According to the article, authorities connected Sica to the Cape robbery while he was serving his 10 years and served time in a Florida prison before finishing his federal stint in 2006 and spending the next five years on supervised release.
A family’s closure
Family members stayed on hand following the second press conference last week to speak to the media and share their feelings on this emotional day.
“Roger Reece called us yesterday and asked us to come down to the courthouse because he had something he needed to tell us,” said Brittany Hart, Sgt. Martin’s daughter. “When he told us that they had a suspect in custody I just thought ‘thank God, it’s about time’.”
Sgt. Martin’s brother, Jeff Martin, was also on hand at the press conference.

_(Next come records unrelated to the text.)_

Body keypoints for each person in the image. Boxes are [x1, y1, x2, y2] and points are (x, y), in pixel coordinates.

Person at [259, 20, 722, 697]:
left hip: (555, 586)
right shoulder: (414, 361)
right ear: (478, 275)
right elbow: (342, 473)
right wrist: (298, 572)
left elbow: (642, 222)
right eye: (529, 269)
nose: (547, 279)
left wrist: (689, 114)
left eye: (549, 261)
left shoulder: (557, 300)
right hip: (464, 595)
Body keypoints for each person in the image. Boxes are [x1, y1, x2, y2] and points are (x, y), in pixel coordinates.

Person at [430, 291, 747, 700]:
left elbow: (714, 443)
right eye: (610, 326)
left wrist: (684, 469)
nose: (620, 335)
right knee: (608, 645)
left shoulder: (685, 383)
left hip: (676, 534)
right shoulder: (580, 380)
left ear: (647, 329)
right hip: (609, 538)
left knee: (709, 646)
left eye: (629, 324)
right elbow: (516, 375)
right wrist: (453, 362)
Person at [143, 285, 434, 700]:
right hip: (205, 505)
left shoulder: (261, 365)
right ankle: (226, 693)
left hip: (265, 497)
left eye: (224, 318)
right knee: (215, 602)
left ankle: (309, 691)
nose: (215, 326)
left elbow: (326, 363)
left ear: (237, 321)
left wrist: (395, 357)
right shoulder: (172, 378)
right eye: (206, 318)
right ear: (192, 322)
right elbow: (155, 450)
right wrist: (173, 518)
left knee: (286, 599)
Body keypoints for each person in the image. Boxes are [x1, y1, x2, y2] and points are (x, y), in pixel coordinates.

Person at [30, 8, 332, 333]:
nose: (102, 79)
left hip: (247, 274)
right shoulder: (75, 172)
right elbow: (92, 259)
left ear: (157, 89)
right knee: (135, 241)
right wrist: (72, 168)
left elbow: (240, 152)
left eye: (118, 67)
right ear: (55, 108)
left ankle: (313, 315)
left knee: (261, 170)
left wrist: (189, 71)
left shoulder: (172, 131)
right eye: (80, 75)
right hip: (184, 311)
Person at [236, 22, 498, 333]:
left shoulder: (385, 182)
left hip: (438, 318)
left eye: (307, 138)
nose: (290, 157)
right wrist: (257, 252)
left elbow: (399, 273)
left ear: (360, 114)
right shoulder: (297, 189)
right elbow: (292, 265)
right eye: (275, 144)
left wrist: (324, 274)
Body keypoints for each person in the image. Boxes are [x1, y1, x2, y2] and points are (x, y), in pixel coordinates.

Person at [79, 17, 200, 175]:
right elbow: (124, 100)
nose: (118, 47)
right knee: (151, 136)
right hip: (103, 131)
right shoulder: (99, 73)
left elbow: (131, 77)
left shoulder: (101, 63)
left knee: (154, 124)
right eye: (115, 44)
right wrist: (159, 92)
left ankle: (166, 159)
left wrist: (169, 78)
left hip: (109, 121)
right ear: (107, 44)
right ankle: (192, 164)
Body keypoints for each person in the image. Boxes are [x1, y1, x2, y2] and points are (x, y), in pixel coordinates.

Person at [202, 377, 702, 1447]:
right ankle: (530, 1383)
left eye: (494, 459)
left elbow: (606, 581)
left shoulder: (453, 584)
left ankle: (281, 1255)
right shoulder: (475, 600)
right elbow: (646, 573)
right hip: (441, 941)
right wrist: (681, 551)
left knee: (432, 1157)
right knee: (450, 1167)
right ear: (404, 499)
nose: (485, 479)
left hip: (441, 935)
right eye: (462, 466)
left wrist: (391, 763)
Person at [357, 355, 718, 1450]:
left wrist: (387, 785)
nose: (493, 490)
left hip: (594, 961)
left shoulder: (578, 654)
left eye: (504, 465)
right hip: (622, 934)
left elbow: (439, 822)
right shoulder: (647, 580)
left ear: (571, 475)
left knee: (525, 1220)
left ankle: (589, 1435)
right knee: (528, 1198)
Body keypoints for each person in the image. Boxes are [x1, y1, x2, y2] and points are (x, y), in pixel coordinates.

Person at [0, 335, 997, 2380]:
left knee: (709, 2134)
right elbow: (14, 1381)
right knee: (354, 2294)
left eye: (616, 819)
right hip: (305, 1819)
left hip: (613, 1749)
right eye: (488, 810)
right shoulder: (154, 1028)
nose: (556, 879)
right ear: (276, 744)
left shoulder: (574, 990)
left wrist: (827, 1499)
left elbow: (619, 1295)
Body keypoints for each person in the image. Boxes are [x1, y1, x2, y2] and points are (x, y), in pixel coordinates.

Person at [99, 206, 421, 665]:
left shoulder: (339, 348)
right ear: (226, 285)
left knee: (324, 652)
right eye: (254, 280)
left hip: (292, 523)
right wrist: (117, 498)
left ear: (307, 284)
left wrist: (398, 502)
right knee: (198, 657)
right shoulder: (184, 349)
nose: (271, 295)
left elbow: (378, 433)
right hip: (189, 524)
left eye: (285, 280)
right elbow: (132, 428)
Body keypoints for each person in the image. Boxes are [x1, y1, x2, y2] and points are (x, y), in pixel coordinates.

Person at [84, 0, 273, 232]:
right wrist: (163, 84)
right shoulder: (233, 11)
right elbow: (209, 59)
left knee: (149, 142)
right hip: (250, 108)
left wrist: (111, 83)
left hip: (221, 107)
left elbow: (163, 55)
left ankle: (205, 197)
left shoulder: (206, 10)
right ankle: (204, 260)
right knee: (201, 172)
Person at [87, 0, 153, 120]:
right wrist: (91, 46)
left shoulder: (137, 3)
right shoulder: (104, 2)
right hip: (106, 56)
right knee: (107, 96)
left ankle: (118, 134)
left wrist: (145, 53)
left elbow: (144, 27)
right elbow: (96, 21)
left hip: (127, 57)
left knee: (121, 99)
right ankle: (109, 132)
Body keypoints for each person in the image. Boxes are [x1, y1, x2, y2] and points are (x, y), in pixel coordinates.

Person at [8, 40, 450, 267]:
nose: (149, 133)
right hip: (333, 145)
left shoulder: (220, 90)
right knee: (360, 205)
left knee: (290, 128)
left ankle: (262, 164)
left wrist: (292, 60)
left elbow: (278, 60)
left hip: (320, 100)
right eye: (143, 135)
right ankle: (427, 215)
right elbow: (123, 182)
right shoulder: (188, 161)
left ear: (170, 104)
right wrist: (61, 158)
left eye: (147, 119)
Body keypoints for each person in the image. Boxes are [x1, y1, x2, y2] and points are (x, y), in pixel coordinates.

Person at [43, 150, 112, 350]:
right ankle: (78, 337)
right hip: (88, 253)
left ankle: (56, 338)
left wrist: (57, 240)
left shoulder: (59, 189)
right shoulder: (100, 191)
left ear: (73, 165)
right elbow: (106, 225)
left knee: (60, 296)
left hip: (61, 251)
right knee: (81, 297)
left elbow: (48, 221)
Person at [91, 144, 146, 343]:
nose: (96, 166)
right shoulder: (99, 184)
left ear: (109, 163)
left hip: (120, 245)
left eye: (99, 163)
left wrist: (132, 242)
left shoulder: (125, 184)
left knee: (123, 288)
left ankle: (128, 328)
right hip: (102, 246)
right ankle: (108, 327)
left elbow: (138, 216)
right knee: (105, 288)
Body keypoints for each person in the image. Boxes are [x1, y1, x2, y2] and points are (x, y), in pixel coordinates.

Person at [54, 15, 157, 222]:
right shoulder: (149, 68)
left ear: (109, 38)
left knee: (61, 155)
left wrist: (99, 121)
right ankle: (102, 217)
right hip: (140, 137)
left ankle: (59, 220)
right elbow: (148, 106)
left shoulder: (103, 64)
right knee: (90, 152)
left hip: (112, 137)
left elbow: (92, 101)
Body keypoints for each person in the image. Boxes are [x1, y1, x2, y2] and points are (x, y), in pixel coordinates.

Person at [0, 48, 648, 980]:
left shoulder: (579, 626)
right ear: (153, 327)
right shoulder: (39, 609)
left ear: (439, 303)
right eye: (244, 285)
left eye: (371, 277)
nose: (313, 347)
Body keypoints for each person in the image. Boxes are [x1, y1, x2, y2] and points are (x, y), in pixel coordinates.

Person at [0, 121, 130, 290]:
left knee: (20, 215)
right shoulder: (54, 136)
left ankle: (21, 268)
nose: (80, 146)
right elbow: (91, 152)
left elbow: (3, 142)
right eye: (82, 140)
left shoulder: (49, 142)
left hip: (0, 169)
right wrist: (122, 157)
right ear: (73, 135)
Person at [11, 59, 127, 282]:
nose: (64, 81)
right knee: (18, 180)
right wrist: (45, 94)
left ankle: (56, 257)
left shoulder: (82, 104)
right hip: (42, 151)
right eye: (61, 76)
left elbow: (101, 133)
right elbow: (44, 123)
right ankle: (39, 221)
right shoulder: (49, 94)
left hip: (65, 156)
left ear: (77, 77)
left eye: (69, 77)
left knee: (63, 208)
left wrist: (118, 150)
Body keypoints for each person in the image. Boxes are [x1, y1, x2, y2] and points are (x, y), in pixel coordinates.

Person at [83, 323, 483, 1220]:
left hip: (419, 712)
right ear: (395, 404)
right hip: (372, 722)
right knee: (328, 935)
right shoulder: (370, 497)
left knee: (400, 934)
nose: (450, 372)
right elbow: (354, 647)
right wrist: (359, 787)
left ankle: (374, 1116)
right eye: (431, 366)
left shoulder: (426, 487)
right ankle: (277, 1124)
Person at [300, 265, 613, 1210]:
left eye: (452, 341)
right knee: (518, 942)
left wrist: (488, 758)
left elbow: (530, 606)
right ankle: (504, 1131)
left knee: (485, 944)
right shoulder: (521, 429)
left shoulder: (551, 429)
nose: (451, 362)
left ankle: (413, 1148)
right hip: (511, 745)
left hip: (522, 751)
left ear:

“It’s been a long time coming, and he’s been free too long,” said Jeff. “I hope he gets what he deserves. We also realize that it won’t bring him back but it will start to bring closure. It’s amazing that it’s finally coming together.”
Brittany had similar sentiments when it came to the upcoming trial for Sica.
“I hope he gets what’s coming to him,” Brittany said. “I hope karma comes back to him and pays him back tenfold for all of the pain and suffering he’s done to our family.”
Brittany said that the fact that the arrest comes so close to the anniversary of her father’s death is very surreal. She said she’s still trying to remind herself that it’s not a dream.
“I am so relieved, and I can finally sleep at night,” Brittany said. “It’s just a lot off my chest.”
Melissa Blakely, Sgt. Martin’s sister, still wears a pair of hand cuffs that served as a tie pin on his uniform. She wears it proudly today as she remembers her brother.
“It’s been 16 years that we’ve been waiting for this and not just our family; the police department has worked hard, the community has worked hard,” Blakely said. “He respected and loved this town and he loved the people in it.”
Blakely said that she had spoken to her brother the week that his murder took place and they joked back and forth over the phone while they filled each other in on their families. Blakely said that she can’t find a way to rationalize why someone would choose to take her brother’s life.
“There’s nothing [Greg] could have done that warrants [Sica] to take my brother’s life,” Blakely said. “I was the same age as the suspect when he killed my brother and there is no reason that he should have ever done that. Greg was doing his job.”
Blakely said that she knew exactly what she would say to Sica if she got the opportunity to talk to him.
“I would just ask him why,” Blakely said. “I would tell him that I was his age and he didn’t have to do this. I would tell him that I made the wrong choice.”
Blakely said that Sgt. Martin’s mother is still alive but in poor health. She was not able to make it to the press conference but seems to feel relieved that a suspect has been arrested. Sgt. Martin’s father passed away in 2001.
“I think he died of a broken heart,” said Jeff.
Blakely said that she expects this year’s memorial to be a completely different experience and more emotional than years passed.
“It’s going to put a whole different meaning to it,” Blakely said. “Not only can we celebrate his life, we can celebrate that justice is in sight and he can rest in peace.”